By Mike Rosso
February 2011 was a tough month for dictators – and journalists.
While covering the uprisings in Northern Africa, many journalists were abducted, arrested, beaten and in some cases, lost their lives.
CNN’s Anderson Cooper was roughed up on the Egyptian streets by Hosni Mubarek’s thugs. Worse was the vicious assault on Lara Logan, the veteran correspondent for CBS News. In an age when the entire field of journalism is under attack, is it any wonder that one of the first things that occurred during the recent uprisings was the shutting down of the internet and the intimidation of reporters?

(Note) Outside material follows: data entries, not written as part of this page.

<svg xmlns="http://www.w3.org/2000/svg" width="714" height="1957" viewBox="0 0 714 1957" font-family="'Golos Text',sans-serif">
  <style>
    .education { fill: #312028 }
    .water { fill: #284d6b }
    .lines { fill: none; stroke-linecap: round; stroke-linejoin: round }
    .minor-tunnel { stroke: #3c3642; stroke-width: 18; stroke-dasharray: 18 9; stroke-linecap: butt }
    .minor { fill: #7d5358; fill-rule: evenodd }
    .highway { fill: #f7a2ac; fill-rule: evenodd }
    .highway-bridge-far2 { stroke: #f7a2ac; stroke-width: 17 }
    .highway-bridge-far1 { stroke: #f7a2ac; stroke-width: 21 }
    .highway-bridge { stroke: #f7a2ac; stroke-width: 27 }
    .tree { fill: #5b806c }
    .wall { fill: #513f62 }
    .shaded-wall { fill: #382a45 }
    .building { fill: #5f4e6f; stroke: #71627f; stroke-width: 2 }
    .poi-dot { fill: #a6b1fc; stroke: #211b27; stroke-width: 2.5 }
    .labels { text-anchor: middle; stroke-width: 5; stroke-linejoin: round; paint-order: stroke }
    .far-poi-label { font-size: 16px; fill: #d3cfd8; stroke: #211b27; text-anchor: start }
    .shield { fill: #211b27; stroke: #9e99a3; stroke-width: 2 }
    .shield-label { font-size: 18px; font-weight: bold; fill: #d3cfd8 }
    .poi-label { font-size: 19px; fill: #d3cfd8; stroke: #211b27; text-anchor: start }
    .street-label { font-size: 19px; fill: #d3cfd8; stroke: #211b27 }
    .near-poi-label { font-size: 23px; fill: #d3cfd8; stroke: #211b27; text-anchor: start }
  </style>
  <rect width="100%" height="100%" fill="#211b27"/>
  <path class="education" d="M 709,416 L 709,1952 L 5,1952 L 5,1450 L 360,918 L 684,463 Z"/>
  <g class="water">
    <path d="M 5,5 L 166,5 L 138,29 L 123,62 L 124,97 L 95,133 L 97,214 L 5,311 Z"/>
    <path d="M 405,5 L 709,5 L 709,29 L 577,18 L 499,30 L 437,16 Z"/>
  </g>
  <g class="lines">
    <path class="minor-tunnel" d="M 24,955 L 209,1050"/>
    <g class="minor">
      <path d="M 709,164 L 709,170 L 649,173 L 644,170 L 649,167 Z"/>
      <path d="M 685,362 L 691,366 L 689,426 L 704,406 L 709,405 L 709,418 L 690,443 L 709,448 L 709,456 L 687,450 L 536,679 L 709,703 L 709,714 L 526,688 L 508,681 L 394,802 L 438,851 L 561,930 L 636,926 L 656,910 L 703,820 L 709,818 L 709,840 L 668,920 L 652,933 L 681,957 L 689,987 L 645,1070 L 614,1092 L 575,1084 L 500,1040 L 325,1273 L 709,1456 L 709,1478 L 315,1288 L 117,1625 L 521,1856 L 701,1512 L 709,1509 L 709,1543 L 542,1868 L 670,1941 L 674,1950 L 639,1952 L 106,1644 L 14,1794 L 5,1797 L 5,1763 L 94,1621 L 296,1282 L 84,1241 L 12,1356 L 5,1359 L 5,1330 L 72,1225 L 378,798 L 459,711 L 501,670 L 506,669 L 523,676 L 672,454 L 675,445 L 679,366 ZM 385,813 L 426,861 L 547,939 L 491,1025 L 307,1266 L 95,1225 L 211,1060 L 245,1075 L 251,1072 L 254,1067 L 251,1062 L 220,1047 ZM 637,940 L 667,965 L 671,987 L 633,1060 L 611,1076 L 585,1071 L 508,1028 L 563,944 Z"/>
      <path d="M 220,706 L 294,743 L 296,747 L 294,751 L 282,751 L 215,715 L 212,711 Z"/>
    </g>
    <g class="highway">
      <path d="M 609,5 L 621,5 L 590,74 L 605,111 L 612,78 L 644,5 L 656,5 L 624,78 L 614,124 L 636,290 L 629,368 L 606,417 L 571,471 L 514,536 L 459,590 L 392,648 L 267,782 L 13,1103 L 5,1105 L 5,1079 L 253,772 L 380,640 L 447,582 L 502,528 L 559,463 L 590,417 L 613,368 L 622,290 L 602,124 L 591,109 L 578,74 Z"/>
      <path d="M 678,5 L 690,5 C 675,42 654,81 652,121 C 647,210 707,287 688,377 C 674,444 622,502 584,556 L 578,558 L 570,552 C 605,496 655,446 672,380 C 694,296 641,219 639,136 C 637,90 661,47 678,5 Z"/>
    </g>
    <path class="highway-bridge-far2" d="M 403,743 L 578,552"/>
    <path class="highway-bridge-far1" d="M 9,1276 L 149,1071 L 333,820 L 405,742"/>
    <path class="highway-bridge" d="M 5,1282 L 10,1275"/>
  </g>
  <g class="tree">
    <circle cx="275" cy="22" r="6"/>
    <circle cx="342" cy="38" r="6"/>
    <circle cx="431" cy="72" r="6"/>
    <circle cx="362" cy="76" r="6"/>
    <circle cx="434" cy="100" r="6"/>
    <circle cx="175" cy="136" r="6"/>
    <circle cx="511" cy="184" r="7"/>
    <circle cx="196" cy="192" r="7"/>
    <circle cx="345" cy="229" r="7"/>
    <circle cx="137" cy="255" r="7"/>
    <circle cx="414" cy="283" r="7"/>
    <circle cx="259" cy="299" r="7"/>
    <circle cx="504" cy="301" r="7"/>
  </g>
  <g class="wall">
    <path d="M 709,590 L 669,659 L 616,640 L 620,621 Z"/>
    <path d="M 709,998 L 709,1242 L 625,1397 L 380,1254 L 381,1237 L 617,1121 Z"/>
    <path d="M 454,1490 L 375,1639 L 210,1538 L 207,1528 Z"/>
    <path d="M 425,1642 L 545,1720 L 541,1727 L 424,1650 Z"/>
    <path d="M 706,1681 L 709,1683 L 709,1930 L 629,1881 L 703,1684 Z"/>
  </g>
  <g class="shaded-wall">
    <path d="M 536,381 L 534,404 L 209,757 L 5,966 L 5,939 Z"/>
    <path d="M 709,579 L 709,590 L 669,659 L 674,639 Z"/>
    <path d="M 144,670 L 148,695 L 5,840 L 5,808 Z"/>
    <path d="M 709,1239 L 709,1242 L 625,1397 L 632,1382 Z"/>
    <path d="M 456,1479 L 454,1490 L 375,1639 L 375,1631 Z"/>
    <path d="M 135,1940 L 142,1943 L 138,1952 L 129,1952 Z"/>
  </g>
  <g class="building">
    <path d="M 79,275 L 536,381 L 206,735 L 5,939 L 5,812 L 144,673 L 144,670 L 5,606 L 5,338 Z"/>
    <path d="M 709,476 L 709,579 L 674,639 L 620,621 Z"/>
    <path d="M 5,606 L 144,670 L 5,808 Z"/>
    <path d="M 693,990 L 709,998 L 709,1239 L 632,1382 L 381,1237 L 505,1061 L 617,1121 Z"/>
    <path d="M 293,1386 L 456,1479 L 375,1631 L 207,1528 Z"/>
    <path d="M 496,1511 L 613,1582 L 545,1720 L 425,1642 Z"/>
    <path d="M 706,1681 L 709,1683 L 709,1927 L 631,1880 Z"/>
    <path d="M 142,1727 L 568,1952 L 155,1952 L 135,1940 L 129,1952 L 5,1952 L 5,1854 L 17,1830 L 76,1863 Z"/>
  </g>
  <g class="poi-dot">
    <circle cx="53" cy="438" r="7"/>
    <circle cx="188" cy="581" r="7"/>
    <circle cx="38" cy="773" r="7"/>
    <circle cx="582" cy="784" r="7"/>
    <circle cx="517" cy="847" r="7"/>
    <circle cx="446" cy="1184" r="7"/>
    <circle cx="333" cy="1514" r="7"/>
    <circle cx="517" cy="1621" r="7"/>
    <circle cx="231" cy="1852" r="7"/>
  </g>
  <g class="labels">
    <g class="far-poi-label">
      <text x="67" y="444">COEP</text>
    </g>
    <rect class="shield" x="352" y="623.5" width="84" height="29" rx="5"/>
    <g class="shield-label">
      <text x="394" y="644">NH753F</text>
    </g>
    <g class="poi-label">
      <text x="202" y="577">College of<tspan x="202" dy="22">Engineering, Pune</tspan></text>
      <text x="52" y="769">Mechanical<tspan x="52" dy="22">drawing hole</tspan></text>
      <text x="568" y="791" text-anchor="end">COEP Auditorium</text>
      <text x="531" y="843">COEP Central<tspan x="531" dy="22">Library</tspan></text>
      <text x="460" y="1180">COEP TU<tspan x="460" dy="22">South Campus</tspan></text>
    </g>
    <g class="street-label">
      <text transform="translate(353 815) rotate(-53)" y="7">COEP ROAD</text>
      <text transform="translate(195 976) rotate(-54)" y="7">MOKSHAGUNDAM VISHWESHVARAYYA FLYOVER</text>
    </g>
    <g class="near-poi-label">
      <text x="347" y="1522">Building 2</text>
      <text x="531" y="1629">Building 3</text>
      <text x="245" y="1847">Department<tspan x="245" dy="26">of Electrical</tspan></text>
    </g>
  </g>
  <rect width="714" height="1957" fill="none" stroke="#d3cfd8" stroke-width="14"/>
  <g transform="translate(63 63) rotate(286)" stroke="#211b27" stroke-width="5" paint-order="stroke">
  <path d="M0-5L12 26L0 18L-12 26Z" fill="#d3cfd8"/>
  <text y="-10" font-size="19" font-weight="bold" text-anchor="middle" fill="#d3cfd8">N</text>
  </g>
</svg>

It was former Washington Post reporters Bob Woodward and Carl Bernstein, whose heroic efforts to shine light on the misdeeds of a U.S. president, ultimately leading to his resignation, who inspired me to choose a major in college that was pretty much guaranteed to keep me in the lower-income bracket of society for my professional career.
I began my studies in Mass Communications in the mid-1970s convinced I was going to have a career routing out corruption and serving the public good. But something happened along the way. Maybe it began with the introduction of the first national newspaper, USA Today. Suddenly the news started becoming more pre-packaged, more sensationalized, more personality-driven. Regional newspapers started feeling the heat and began shrinking their budgets for investigative reporting in lieu of entertainment, style, travel and gossip columnists.
Then, along came the 24-hour cable television news programming with its false sense of urgency and desperate need to fill all that airtime – with what? Celebrities? Gossip? O.J. Simpson and that infamous low-speed chase in the white Ford Bronco?
News anchors were suddenly being hired for their hair color and anatomy rather than their abilities as journalists. Ratings, baby! That’s the name of the game.
Meanwhile, newspapers started losing advertisers and subscribers to the “new media” and cuts were made not at the entertainment or sports desks, but to the investigative staffs. Investigative journalism takes work; time, research, patience, money – shoe leather. Stalking celebrities with a camera does not.
It seemed that things could not get much worse for the profession of journalism, but they did. Enter a wealthy Australian businessman, Rupert Murdoch who had an idea. Why not launch a cable news organization with the sole purpose of promoting an ideology? Better yet, let’s get really Orwellian and use the tagline “Fair and balanced.” That provides at least the appearance of objectivity. Coincidentally all this seemed to be coordinated with an assault on mainstream journalists, especially those deemed to be liberal (ie., Dan Rather). In fact, if the meme The Liberal Media gets repeated often enough, won’t it become a reality? (Comedian Stephen Colbert once famously stated at a press dinner in front of George W. Bush, “Reality has a well-known liberal bias.”)
And then there is the false equivalency which runs rampant with all that chatter. All one needs to do is watch Rachel Maddow and Bill O’Reilly back-to-back to recognize that there is a huge difference in the manner in which these two TV personalities conduct themselves.
Enter the internet, the citizen journalist, blogs, tweets, social networking, with the potential to level the playing field and give everyone a voice. The problem though, is that so many voices tend to cancel each other out. But is was the internet, and Twitter, that allowed so many young Arabs to coordinate their protests, taking authorities by surprise and prompting the shutdown of internet service.
I do though, hold out hope for the field of journalism; names like Matt Taibbi, Joe Conason, Christiane Amanpour, Ezra Klein, Glenn Greewald, Eric Alterman and Amy Goodman (who will be giving a talk in Salida on March 5). They are managing to sift through all the noise and dirt and trying to inform us of the truth, against all the odds and the corporate entities who’d rather they just shut up.